- [Exercise directions]:
Everything from the line containing "Blog Archives" to the last line of the material below must be retyped exactly, both ends included; skip the pictures.

#####

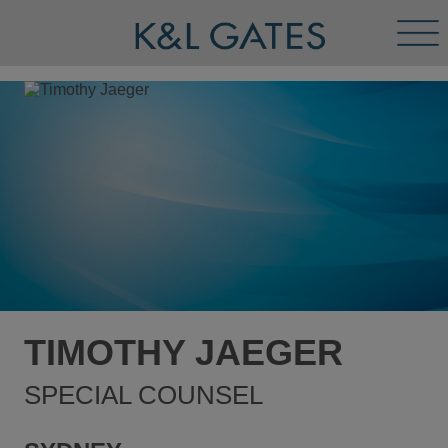
Tog
Men
TIMOTHY JAEGER
SPECIAL COUNSEL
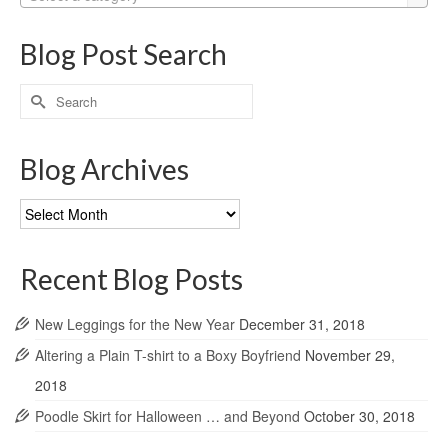
Blog Post Search
Search
for:
Blog Archives
Blog
Archives
Recent Blog Posts
New Leggings for the New Year
December 31, 2018
Altering a Plain T-shirt to a Boxy Boyfriend
November 29,
2018
Poodle Skirt for Halloween … and Beyond
October 30, 2018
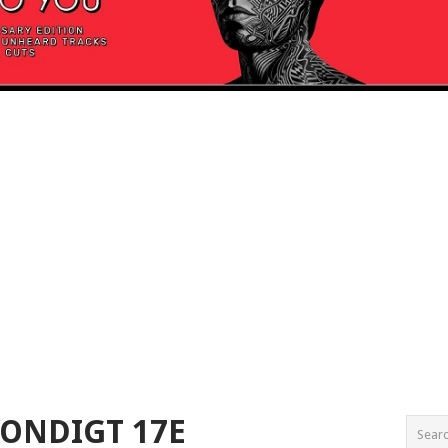
ONDIGT 17E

#####

- [Response below]:
Blog Archives
Blog
Archives
Recent Blog Posts
New Leggings for the New Year
December 31, 2018
Altering a Plain T-shirt to a Boxy Boyfriend
November 29,
2018
Poodle Skirt for Halloween … and Beyond
October 30, 2018
ONDIGT 17E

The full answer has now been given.